__EXERCISE INSTRUCTIONS__. Your copy should repeat the data that follows exactly and contain no image.

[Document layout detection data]
----------
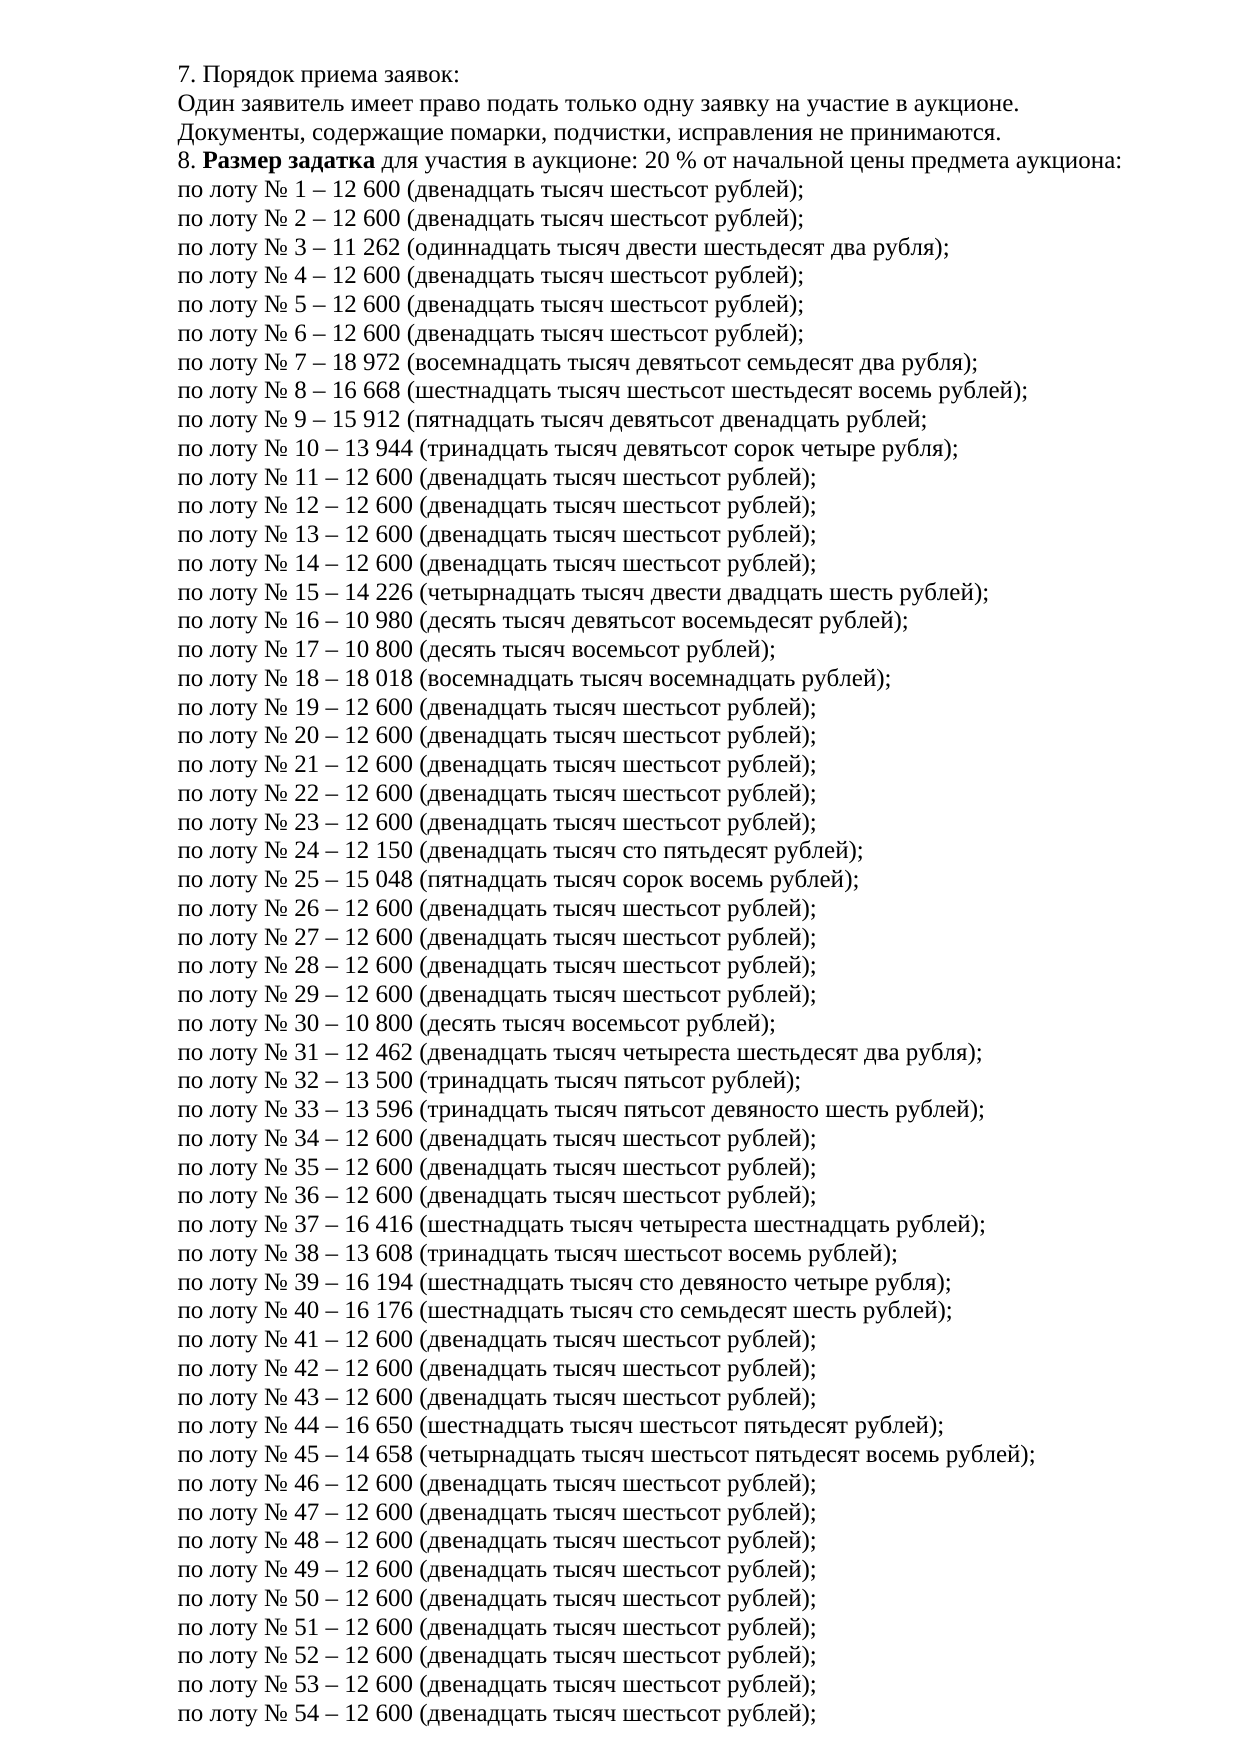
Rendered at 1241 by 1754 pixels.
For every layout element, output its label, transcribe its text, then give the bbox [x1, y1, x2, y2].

text по лоту № 26 – 12 600 (двенадцать тысяч шестьсот рублей); [177, 893, 1167, 922]
text по лоту № 6 – 12 600 (двенадцать тысяч шестьсот рублей); [177, 318, 1167, 347]
text по лоту № 24 – 12 150 (двенадцать тысяч сто пятьдесят рублей); [177, 835, 1167, 864]
text по лоту № 15 – 14 226 (четырнадцать тысяч двести двадцать шесть рублей); [177, 577, 1167, 605]
text по лоту № 47 – 12 600 (двенадцать тысяч шестьсот рублей); [177, 1497, 1167, 1525]
text 7. Порядок приема заявок: [177, 59, 1167, 88]
text по лоту № 18 – 18 018 (восемнадцать тысяч восемнадцать рублей); [177, 663, 1167, 692]
text по лоту № 19 – 12 600 (двенадцать тысяч шестьсот рублей); [177, 692, 1167, 720]
text по лоту № 12 – 12 600 (двенадцать тысяч шестьсот рублей); [177, 490, 1167, 519]
text Один заявитель имеет право подать только одну заявку на участие в аукционе. [177, 88, 1167, 117]
text по лоту № 45 – 14 658 (четырнадцать тысяч шестьсот пятьдесят восемь рублей); [177, 1439, 1167, 1468]
text по лоту № 39 – 16 194 (шестнадцать тысяч сто девяносто четыре рубля); [177, 1267, 1167, 1295]
text по лоту № 29 – 12 600 (двенадцать тысяч шестьсот рублей); [177, 979, 1167, 1008]
text по лоту № 48 – 12 600 (двенадцать тысяч шестьсот рублей); [177, 1525, 1167, 1554]
text Документы, содержащие помарки, подчистки, исправления не принимаются. [177, 117, 1167, 145]
text по лоту № 27 – 12 600 (двенадцать тысяч шестьсот рублей); [177, 922, 1167, 950]
text по лоту № 22 – 12 600 (двенадцать тысяч шестьсот рублей); [177, 778, 1167, 807]
text по лоту № 43 – 12 600 (двенадцать тысяч шестьсот рублей); [177, 1382, 1167, 1410]
text по лоту № 8 – 16 668 (шестнадцать тысяч шестьсот шестьдесят восемь рублей); [177, 375, 1167, 404]
text по лоту № 28 – 12 600 (двенадцать тысяч шестьсот рублей); [177, 950, 1167, 979]
text по лоту № 17 – 10 800 (десять тысяч восемьсот рублей); [177, 634, 1167, 663]
text по лоту № 25 – 15 048 (пятнадцать тысяч сорок восемь рублей); [177, 864, 1167, 893]
text по лоту № 31 – 12 462 (двенадцать тысяч четыреста шестьдесят два рубля); [177, 1037, 1167, 1065]
text по лоту № 3 – 11 262 (одиннадцать тысяч двести шестьдесят два рубля); [177, 232, 1167, 260]
text по лоту № 36 – 12 600 (двенадцать тысяч шестьсот рублей); [177, 1180, 1167, 1209]
text по лоту № 33 – 13 596 (тринадцать тысяч пятьсот девяносто шесть рублей); [177, 1094, 1167, 1123]
text по лоту № 5 – 12 600 (двенадцать тысяч шестьсот рублей); [177, 289, 1167, 318]
text по лоту № 52 – 12 600 (двенадцать тысяч шестьсот рублей); [177, 1640, 1167, 1669]
text по лоту № 42 – 12 600 (двенадцать тысяч шестьсот рублей); [177, 1353, 1167, 1382]
text по лоту № 1 – 12 600 (двенадцать тысяч шестьсот рублей); [177, 174, 1167, 203]
text по лоту № 46 – 12 600 (двенадцать тысяч шестьсот рублей); [177, 1468, 1167, 1497]
text 8. Размер задатка для участия в аукционе: 20 % от начальной цены предмета аукциона: [177, 145, 1167, 174]
text по лоту № 13 – 12 600 (двенадцать тысяч шестьсот рублей); [177, 519, 1167, 548]
text по лоту № 21 – 12 600 (двенадцать тысяч шестьсот рублей); [177, 749, 1167, 778]
text по лоту № 44 – 16 650 (шестнадцать тысяч шестьсот пятьдесят рублей); [177, 1410, 1167, 1439]
text по лоту № 34 – 12 600 (двенадцать тысяч шестьсот рублей); [177, 1123, 1167, 1152]
text по лоту № 38 – 13 608 (тринадцать тысяч шестьсот восемь рублей); [177, 1238, 1167, 1267]
text по лоту № 40 – 16 176 (шестнадцать тысяч сто семьдесят шесть рублей); [177, 1295, 1167, 1324]
text по лоту № 32 – 13 500 (тринадцать тысяч пятьсот рублей); [177, 1065, 1167, 1094]
text по лоту № 9 – 15 912 (пятнадцать тысяч девятьсот двенадцать рублей; [177, 404, 1167, 433]
text по лоту № 2 – 12 600 (двенадцать тысяч шестьсот рублей); [177, 203, 1167, 232]
text по лоту № 53 – 12 600 (двенадцать тысяч шестьсот рублей); [177, 1669, 1167, 1698]
text по лоту № 41 – 12 600 (двенадцать тысяч шестьсот рублей); [177, 1324, 1167, 1353]
text по лоту № 23 – 12 600 (двенадцать тысяч шестьсот рублей); [177, 807, 1167, 835]
text по лоту № 16 – 10 980 (десять тысяч девятьсот восемьдесят рублей); [177, 605, 1167, 634]
text по лоту № 54 – 12 600 (двенадцать тысяч шестьсот рублей); [177, 1698, 1167, 1727]
text по лоту № 50 – 12 600 (двенадцать тысяч шестьсот рублей); [177, 1583, 1167, 1612]
text по лоту № 11 – 12 600 (двенадцать тысяч шестьсот рублей); [177, 462, 1167, 490]
text по лоту № 30 – 10 800 (десять тысяч восемьсот рублей); [177, 1008, 1167, 1037]
text по лоту № 4 – 12 600 (двенадцать тысяч шестьсот рублей); [177, 260, 1167, 289]
text по лоту № 20 – 12 600 (двенадцать тысяч шестьсот рублей); [177, 720, 1167, 749]
text по лоту № 10 – 13 944 (тринадцать тысяч девятьсот сорок четыре рубля); [177, 433, 1167, 462]
text по лоту № 51 – 12 600 (двенадцать тысяч шестьсот рублей); [177, 1612, 1167, 1640]
text по лоту № 35 – 12 600 (двенадцать тысяч шестьсот рублей); [177, 1152, 1167, 1180]
text по лоту № 49 – 12 600 (двенадцать тысяч шестьсот рублей); [177, 1554, 1167, 1583]
text по лоту № 14 – 12 600 (двенадцать тысяч шестьсот рублей); [177, 548, 1167, 577]
text по лоту № 37 – 16 416 (шестнадцать тысяч четыреста шестнадцать рублей); [177, 1209, 1167, 1238]
text по лоту № 7 – 18 972 (восемнадцать тысяч девятьсот семьдесят два рубля); [177, 347, 1167, 375]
----------
__RESULT OF THIS EXERCISE__.
Rendered at 1241 by 1754 pixels.
For every layout element, output its label, transcribe its text, then give the bbox [x1, y1, x2, y2].

text по лоту № 26 – 12 600 (двенадцать тысяч шестьсот рублей); [177, 893, 1167, 922]
text по лоту № 6 – 12 600 (двенадцать тысяч шестьсот рублей); [177, 318, 1167, 347]
text по лоту № 24 – 12 150 (двенадцать тысяч сто пятьдесят рублей); [177, 835, 1167, 864]
text по лоту № 15 – 14 226 (четырнадцать тысяч двести двадцать шесть рублей); [177, 577, 1167, 605]
text по лоту № 47 – 12 600 (двенадцать тысяч шестьсот рублей); [177, 1497, 1167, 1525]
text 7. Порядок приема заявок: [177, 59, 1167, 88]
text по лоту № 18 – 18 018 (восемнадцать тысяч восемнадцать рублей); [177, 663, 1167, 692]
text по лоту № 19 – 12 600 (двенадцать тысяч шестьсот рублей); [177, 692, 1167, 720]
text по лоту № 12 – 12 600 (двенадцать тысяч шестьсот рублей); [177, 490, 1167, 519]
text Один заявитель имеет право подать только одну заявку на участие в аукционе. [177, 88, 1167, 117]
text по лоту № 45 – 14 658 (четырнадцать тысяч шестьсот пятьдесят восемь рублей); [177, 1439, 1167, 1468]
text по лоту № 39 – 16 194 (шестнадцать тысяч сто девяносто четыре рубля); [177, 1267, 1167, 1295]
text по лоту № 29 – 12 600 (двенадцать тысяч шестьсот рублей); [177, 979, 1167, 1008]
text по лоту № 48 – 12 600 (двенадцать тысяч шестьсот рублей); [177, 1525, 1167, 1554]
text Документы, содержащие помарки, подчистки, исправления не принимаются. [177, 117, 1167, 145]
text по лоту № 27 – 12 600 (двенадцать тысяч шестьсот рублей); [177, 922, 1167, 950]
text по лоту № 22 – 12 600 (двенадцать тысяч шестьсот рублей); [177, 778, 1167, 807]
text по лоту № 43 – 12 600 (двенадцать тысяч шестьсот рублей); [177, 1382, 1167, 1410]
text по лоту № 8 – 16 668 (шестнадцать тысяч шестьсот шестьдесят восемь рублей); [177, 375, 1167, 404]
text по лоту № 28 – 12 600 (двенадцать тысяч шестьсот рублей); [177, 950, 1167, 979]
text по лоту № 17 – 10 800 (десять тысяч восемьсот рублей); [177, 634, 1167, 663]
text по лоту № 25 – 15 048 (пятнадцать тысяч сорок восемь рублей); [177, 864, 1167, 893]
text по лоту № 31 – 12 462 (двенадцать тысяч четыреста шестьдесят два рубля); [177, 1037, 1167, 1065]
text по лоту № 3 – 11 262 (одиннадцать тысяч двести шестьдесят два рубля); [177, 232, 1167, 260]
text по лоту № 36 – 12 600 (двенадцать тысяч шестьсот рублей); [177, 1180, 1167, 1209]
text по лоту № 33 – 13 596 (тринадцать тысяч пятьсот девяносто шесть рублей); [177, 1094, 1167, 1123]
text по лоту № 5 – 12 600 (двенадцать тысяч шестьсот рублей); [177, 289, 1167, 318]
text по лоту № 52 – 12 600 (двенадцать тысяч шестьсот рублей); [177, 1640, 1167, 1669]
text по лоту № 42 – 12 600 (двенадцать тысяч шестьсот рублей); [177, 1353, 1167, 1382]
text по лоту № 1 – 12 600 (двенадцать тысяч шестьсот рублей); [177, 174, 1167, 203]
text по лоту № 46 – 12 600 (двенадцать тысяч шестьсот рублей); [177, 1468, 1167, 1497]
text 8. Размер задатка для участия в аукционе: 20 % от начальной цены предмета аукциона: [177, 145, 1167, 174]
text по лоту № 13 – 12 600 (двенадцать тысяч шестьсот рублей); [177, 519, 1167, 548]
text по лоту № 21 – 12 600 (двенадцать тысяч шестьсот рублей); [177, 749, 1167, 778]
text по лоту № 44 – 16 650 (шестнадцать тысяч шестьсот пятьдесят рублей); [177, 1410, 1167, 1439]
text по лоту № 34 – 12 600 (двенадцать тысяч шестьсот рублей); [177, 1123, 1167, 1152]
text по лоту № 38 – 13 608 (тринадцать тысяч шестьсот восемь рублей); [177, 1238, 1167, 1267]
text по лоту № 40 – 16 176 (шестнадцать тысяч сто семьдесят шесть рублей); [177, 1295, 1167, 1324]
text по лоту № 32 – 13 500 (тринадцать тысяч пятьсот рублей); [177, 1065, 1167, 1094]
text по лоту № 9 – 15 912 (пятнадцать тысяч девятьсот двенадцать рублей; [177, 404, 1167, 433]
text по лоту № 2 – 12 600 (двенадцать тысяч шестьсот рублей); [177, 203, 1167, 232]
text по лоту № 53 – 12 600 (двенадцать тысяч шестьсот рублей); [177, 1669, 1167, 1698]
text по лоту № 41 – 12 600 (двенадцать тысяч шестьсот рублей); [177, 1324, 1167, 1353]
text по лоту № 23 – 12 600 (двенадцать тысяч шестьсот рублей); [177, 807, 1167, 835]
text по лоту № 16 – 10 980 (десять тысяч девятьсот восемьдесят рублей); [177, 605, 1167, 634]
text по лоту № 54 – 12 600 (двенадцать тысяч шестьсот рублей); [177, 1698, 1167, 1727]
text по лоту № 50 – 12 600 (двенадцать тысяч шестьсот рублей); [177, 1583, 1167, 1612]
text по лоту № 11 – 12 600 (двенадцать тысяч шестьсот рублей); [177, 462, 1167, 490]
text по лоту № 30 – 10 800 (десять тысяч восемьсот рублей); [177, 1008, 1167, 1037]
text по лоту № 4 – 12 600 (двенадцать тысяч шестьсот рублей); [177, 260, 1167, 289]
text по лоту № 20 – 12 600 (двенадцать тысяч шестьсот рублей); [177, 720, 1167, 749]
text по лоту № 10 – 13 944 (тринадцать тысяч девятьсот сорок четыре рубля); [177, 433, 1167, 462]
text по лоту № 51 – 12 600 (двенадцать тысяч шестьсот рублей); [177, 1612, 1167, 1640]
text по лоту № 35 – 12 600 (двенадцать тысяч шестьсот рублей); [177, 1152, 1167, 1180]
text по лоту № 49 – 12 600 (двенадцать тысяч шестьсот рублей); [177, 1554, 1167, 1583]
text по лоту № 14 – 12 600 (двенадцать тысяч шестьсот рублей); [177, 548, 1167, 577]
text по лоту № 37 – 16 416 (шестнадцать тысяч четыреста шестнадцать рублей); [177, 1209, 1167, 1238]
text по лоту № 7 – 18 972 (восемнадцать тысяч девятьсот семьдесят два рубля); [177, 347, 1167, 375]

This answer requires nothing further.